» Kurze Aufgabe
Gib aus dem Eintrag unten alles von der Zeile mit „Préfixe : bs-example“ bis hinunter zur Zeile mit „cactus -> green“ unverändert wieder, beide Zeilen eingeschlossen.
--- --- ---
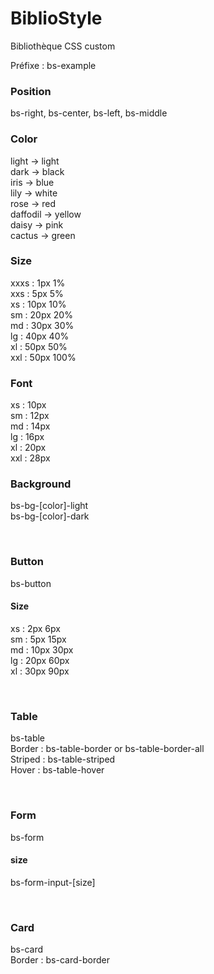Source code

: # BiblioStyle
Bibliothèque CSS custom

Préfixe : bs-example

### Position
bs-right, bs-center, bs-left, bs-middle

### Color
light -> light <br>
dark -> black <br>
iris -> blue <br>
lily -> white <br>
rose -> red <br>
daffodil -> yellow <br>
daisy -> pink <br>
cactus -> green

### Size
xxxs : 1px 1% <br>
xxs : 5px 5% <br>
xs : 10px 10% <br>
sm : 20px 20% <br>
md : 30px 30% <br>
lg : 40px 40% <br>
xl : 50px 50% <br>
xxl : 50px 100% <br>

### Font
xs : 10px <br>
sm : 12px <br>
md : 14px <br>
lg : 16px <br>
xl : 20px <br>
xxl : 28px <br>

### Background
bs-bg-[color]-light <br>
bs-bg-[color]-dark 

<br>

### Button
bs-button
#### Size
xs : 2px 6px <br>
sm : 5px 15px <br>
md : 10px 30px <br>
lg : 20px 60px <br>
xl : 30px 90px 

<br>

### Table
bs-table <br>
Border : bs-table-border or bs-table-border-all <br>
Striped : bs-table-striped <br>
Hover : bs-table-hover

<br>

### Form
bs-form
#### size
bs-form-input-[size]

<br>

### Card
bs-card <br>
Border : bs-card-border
--- --- ---
» Lösung der Aufgabe
Préfixe : bs-example

### Position
bs-right, bs-center, bs-left, bs-middle

### Color
light -> light <br>
dark -> black <br>
iris -> blue <br>
lily -> white <br>
rose -> red <br>
daffodil -> yellow <br>
daisy -> pink <br>
cactus -> green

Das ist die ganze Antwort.